To use this similarity function, pipelines need to have it in them (small pipelines do not have it), find more about them [here](https://spacy.io/models).

Similarity scores express how much 2 words are similar, range from 0 (totally different) to 1 (same meaning).

By default similarity scores come from a [cosine similarity](https://en.wikipedia.org/wiki/Cosine_similarity) between the 2 vectors representing the 2 words. 

In order to "transform" words into vectors, **spaCy** uses [Word2Vec](https://en.wikipedia.org/wiki/Word2vec), which does the embedding (process of transforming texts to numbers)

To have a vector from multiple tokens (like a `Doc` or a `Span`), it is the average of all token vectors that is sent back. That is why the embedding has more value with fewer irrelevant words.


**Word Vectors**

In [None]:
nlp = spacy.load('fr_core_news_md')
doc = nlp(person.notice)

protestant_vector = doc[17].vector
print(protestant_vector)

**Similarities**

In [None]:
nlp = spacy.load("fr_core_news_md")

# Compare 2 documents
doc1 = nlp(person.notice.split(', ')[0])
doc2 = nlp(person.notice.split(', ')[1])
print(doc1.similarity(doc2))

# Compare 2 tokens
doc = nlp(person.notice)
token1 = doc[0] # Naît
token2 = doc[11] # Meurt
print(token1.similarity(token2))

# Compare 2 spans
doc = nlp(person.notice)
span1 = doc[29:41] # directeur de l'école rurale de la Pommière à Chêne-Bougeries
span2 = doc[53:59] # Instituteur à l'école de Plainpalais
print(span1.similarity(span2))

## Combining predictions and rules

Combining statistical prediction and rule based system is the most powerfull trick one can have in his NLP toolbox.

Statistical predictions are powerfull to predict if a span of tokens are person names for exemple, or another exemple is to find relationships between subject and objects.
On the other hand, rule-based approaches are handy if there is a finite numbers of instances you want to find (country names, cities, ...)

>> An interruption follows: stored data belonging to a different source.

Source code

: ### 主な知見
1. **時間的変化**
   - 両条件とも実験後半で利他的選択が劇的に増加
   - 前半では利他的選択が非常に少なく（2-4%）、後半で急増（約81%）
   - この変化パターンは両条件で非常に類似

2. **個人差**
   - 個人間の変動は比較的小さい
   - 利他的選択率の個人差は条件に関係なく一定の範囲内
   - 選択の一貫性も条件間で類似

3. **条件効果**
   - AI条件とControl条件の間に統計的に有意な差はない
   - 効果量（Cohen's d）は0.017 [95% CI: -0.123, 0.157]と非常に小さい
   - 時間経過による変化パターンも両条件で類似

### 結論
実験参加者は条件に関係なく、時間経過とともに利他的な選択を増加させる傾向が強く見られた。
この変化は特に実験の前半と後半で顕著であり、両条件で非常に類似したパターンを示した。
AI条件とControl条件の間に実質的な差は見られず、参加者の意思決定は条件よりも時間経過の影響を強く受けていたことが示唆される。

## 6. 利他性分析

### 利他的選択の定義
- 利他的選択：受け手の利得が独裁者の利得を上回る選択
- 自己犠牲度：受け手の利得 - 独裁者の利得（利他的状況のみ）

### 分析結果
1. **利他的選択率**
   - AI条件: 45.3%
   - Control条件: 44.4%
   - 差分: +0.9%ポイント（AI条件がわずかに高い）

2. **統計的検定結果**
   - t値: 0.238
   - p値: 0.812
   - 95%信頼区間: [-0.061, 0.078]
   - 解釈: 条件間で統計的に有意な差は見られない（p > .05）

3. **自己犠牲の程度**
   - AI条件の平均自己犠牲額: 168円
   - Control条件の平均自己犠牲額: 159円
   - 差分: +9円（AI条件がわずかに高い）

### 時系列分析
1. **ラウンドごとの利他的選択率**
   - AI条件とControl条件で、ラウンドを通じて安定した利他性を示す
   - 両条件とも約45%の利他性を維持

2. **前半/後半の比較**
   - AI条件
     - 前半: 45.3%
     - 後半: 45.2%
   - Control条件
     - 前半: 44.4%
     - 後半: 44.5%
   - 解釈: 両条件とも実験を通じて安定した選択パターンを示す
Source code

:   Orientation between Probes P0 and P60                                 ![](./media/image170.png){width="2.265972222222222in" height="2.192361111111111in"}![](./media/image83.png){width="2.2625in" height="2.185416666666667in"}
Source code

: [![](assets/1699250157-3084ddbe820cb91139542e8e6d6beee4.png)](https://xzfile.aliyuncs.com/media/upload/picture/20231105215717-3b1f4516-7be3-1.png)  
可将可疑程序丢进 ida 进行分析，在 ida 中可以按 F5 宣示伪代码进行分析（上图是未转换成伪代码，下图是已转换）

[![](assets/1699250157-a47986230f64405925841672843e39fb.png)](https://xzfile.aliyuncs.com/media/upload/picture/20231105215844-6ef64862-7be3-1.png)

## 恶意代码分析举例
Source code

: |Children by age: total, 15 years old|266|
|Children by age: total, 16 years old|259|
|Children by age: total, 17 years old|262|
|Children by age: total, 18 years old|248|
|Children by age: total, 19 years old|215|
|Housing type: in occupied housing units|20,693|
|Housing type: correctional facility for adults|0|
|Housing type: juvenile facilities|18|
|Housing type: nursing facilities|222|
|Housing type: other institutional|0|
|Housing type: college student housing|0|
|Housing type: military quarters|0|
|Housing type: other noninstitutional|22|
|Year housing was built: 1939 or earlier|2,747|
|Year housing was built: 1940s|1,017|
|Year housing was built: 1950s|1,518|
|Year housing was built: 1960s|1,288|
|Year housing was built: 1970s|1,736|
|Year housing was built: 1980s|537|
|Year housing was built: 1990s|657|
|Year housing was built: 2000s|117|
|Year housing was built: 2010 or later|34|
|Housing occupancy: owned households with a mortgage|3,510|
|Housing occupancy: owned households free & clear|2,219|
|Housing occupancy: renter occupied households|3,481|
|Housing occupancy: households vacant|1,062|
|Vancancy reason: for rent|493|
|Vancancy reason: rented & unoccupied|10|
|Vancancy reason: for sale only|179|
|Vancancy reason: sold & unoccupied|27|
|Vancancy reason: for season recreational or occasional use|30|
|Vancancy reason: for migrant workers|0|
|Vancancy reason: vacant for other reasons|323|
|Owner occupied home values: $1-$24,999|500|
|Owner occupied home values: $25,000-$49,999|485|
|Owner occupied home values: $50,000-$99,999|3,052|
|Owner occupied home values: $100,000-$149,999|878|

**Find matchings in texts**

In [None]:
from spacy.matcher import Matcher
nlp = spacy.load('fr_core_news_md')
doc = nlp(person.notice)

# Define Patterns
pattern_cons_munic = [{'LOWER':'conseil'}, {'LOWER': 'municipal'}]
pattern_cons_natio = [{'LEMMA':'conseiller'}, {'LOWER': 'national'}]

# Add the Patterns
matcher = Matcher(nlp.vocab)
matcher.add('CONSEIL_MUNIC', [pattern_cons_munic])
matcher.add('CONSEIL_NATIO', [pattern_cons_natio])

# Find matchings
matchings = matcher(doc)

# Inspect matchings
for id, start, end in matchings:
    print(doc.vocab.strings[id], doc[start:end])



**Match exact strings**

This is much more efficient than the other techniques, but can have lower metrics

In [None]:
from spacy.matcher import PhraseMatcher

nlp = spacy.blank('fr')
doc = nlp(person.notice)

matcher = PhraseMatcher(nlp.vocab)
patterns = list(nlp.pipe(['Conseil Municipal', 'Conseil municipal', 'conseiller municipal', 'Conseil National', 'conseiller national']))
# patterns = [nlp(role) for role in LIST]
matcher.add('POLITICIAN', patterns)

matchings = matcher(doc)
print([doc[start:end] for match_id, start, end in matchings])

**Get relationship between given entities**

In [None]:
from spacy.matcher import PhraseMatcher
from spacy.tokens import Span

nlp = spacy.load('fr_core_news_sm')
doc = nlp(person.notice)
doc.ents = [] # Reset the ones created by the pipeline

matcher = PhraseMatcher(nlp.vocab)
patterns = list(nlp.pipe(['Conseil Municipal', 'Conseil municipal', 'conseiller municipal', 'Conseil National', 'conseiller national']))
matcher.add('POLITICIAN', patterns)
matchings = matcher(doc)

# Add the matches to the entities
for id, start, end in matchings:
    span = Span(doc, start, end, label="POLITIC_ROLE")
    doc.ents = list(doc.ents) + [span]

    span_root_head = span.root.head
    print(span_root_head, '-->', span.text)

print([(ent.text, ent.label_) for ent in doc.ents if ent.label_ == "POLITIC_ROLE"])